Je suis un monstre

  

Synopsis

"Je suis un monstre. C’est le nom qu’on me donne, l’étiquette qu’on me colle. Le mot qu’on me jette à la figure chaque fois qu’on me voit. Et on me voit beaucoup, on me voit partout. Télé, radio, journaux, on ne parle plus que de moi. On ne pense qu’à moi. Un monstre... étymologiquement, celui qu’on montre. Mon visage hante vos consciences. Peut-être bientôt sera-t-il présent dans le dictionnaire, parfaite illustration du mot cruauté. Ou du mot souffrance. Car les monstres naissent dans la douleur et de la douleur, c’est bien connu. Les psychanalystes diront que c’est la faute de Maman ou encore des jeux vidéo. Ils se trompent. Tout est de votre faute. Pourrez-vous l’assumer ?"

Avis

Je suis un monstre est une lecture atypique et… étrange. J’avais entendu tellement de chose de ce titre et justement si peu à la fois. De plus, même le synopsis n’en dévoilait que très peu. Je me suis donc lancée dans cette lecture sans vraiment savoir ce qui m’attendais. Et finalement… Peut-être que j’aurai dû être un peu plus prévenue.

Je suis un monstre n’est pas un livre à mettre entre toutes les mains. Il est dur à lire, un peu à la manière comme Le corps exquis même si ceux-ci racontent deux choses bien différentes selon moi. Ce livre raconte comment, d’un seul enfant, on peut amener à devenir un être différent, de ce qu’on appelle un psychopathe. Une condition familiale déplorable et beaucoup de malchance ont façonné la vie d’Edselias. Le plus terrible, c’est que ce Edselias pourrait être l’un de nous. Il n’a pas grand-chose qui le diffère des personnes que nous côtoyons chaque jour. Et c’est ce qui le rend terrifiant.

Je suis un monstre prend aux tripes. Il te retourne l’estomac et te serre la gorge. Je me suis souvent sentie mal à l’aise, perdue durant ma lecture. Celle-ci s’est d’ailleurs déroulée sur de nombreuses semaines. C’est le genre de livre que j’ai du mal à avaler d’une traite tant les sensations sont intenses. J’avais besoin de souffler entre plusieurs chapitres et de lire quelque chose de beaucoup plus doux pour tout atténuer.

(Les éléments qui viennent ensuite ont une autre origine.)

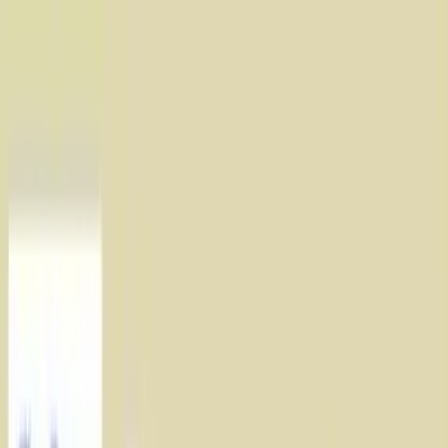
TOP
店舗一覧
イベント
景品
ギャラリー
会社情報
採用情報
お
問い合わせ
2025年6月 中旬入荷
2025年6月 中旬入荷
ミッキーマウス フェイスマ
スコット付きトートバッグ
#
ミッキー＆フレンズ
入荷予定店舗(全5店舗)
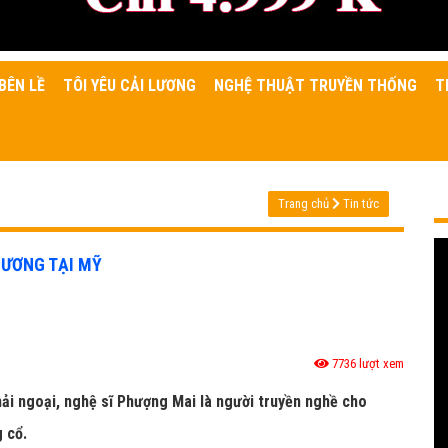
BÊN LỀ
TÔI YÊU CẢI LƯƠNG
NGHỆ THUẬT TRUYỀN THỐNG
T
Trang chủ
Tin tức
LƯƠNG TẠI MỸ
7736 lượt xem
hải ngoại, nghệ sĩ Phượng Mai là người truyền nghề cho
g cổ.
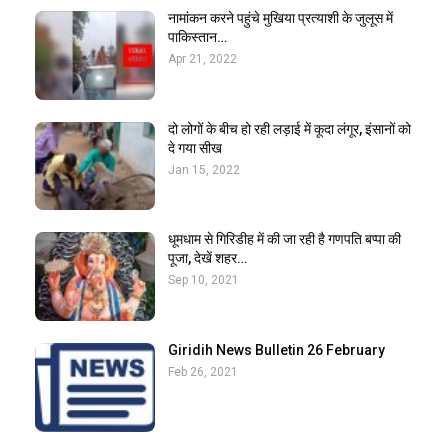
नामांकन करने पहुंचे मुखिया प्रत्याशी के जुलूस में
पाकिस्तान…
Apr 21, 2022
दो लोगों के बीच हो रही लड़ाई में कूदा लंगूर, इंसानों को
दे गया सीख
Jan 15, 2022
धूमधाम से गिरिडीह में की जा रही है गणपति बप्पा की
पूजा, देखें शहर…
Sep 10, 2021
Giridih News Bulletin 26 February
Feb 26, 2021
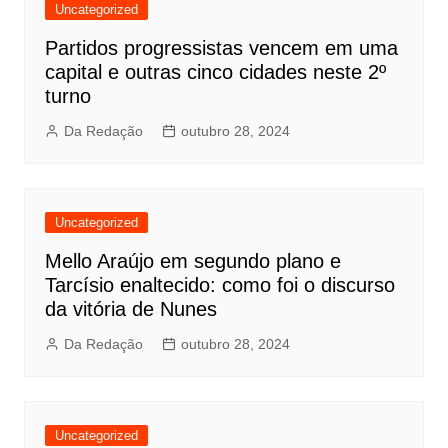
Uncategorized
Partidos progressistas vencem em uma
capital e outras cinco cidades neste 2º
turno
Da Redação
outubro 28, 2024
Uncategorized
Mello Araújo em segundo plano e
Tarcísio enaltecido: como foi o discurso
da vitória de Nunes
Da Redação
outubro 28, 2024
Uncategorized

Mais malgré tout cela, ce livre nous conte une histoire d’amour. Dans le genre que peu de personnes ne connaissent, celle empoisonnée et destructrice qui balaie tout sur son passage. Celle qui n’est quasiment pas charnelle, celle qui tourmente les protagonistes et les fait tomber à la limite de la folie. Ce genre d’histoire d’amour qui nous ai peut-être difficile à concevoir de notre côté, mais qui, avec la délicieuse plume de Nott Keren, nous donne l’impression de comprendre Edselias. Après, je le répète, ne partez pas sur ce livre sans être avertie. Il y a entre ces pages beaucoup de violence, de sang, de meurtre, et surtout, de haine. A l’état pure, une haine pour l’humanité tellement forte qu’elle nous retourne.

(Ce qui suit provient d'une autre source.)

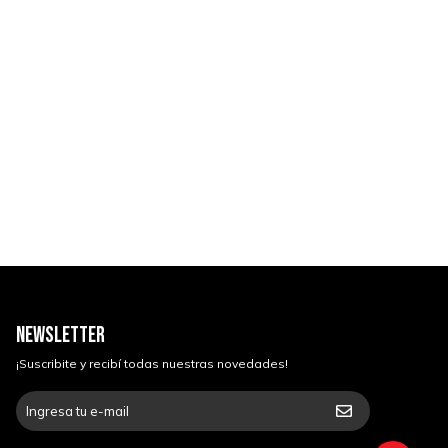
NEWSLETTER
¡Suscribite y recibí todas nuestras novedades!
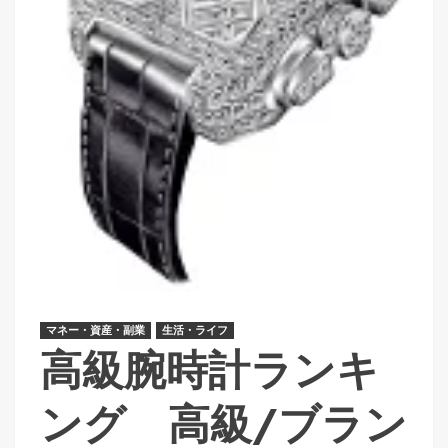
マネー・資産・副業
生活・ライフ
高級腕時計ランキ
ング 高級/ブラン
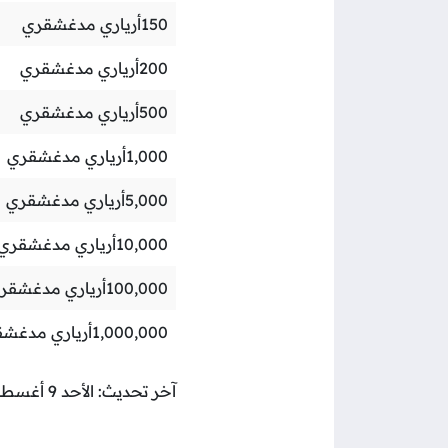
150
أرياري مدغشقري
200
أرياري مدغشقري
500
أرياري مدغشقري
1,000
أرياري مدغشقري
5,000
أرياري مدغشقري
10,000
أرياري مدغشقري
100,000
أرياري مدغشقر
1,000,000
أرياري مدغش
آخر تحديث: الأحد 9 أغسطس 2026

Si vous cherchez à bousculer vos habitudes littéraires, alors oui, ce titre peut –être fait pour vous. Seulement si vous avez pris conscience

Pour ma part, c’est le genre de lecture que j’aime rarement faire, car trop perturbante pour me sentir bien après un tel moment. Mais il est pourtant si bon d’être tiré de son petit confort.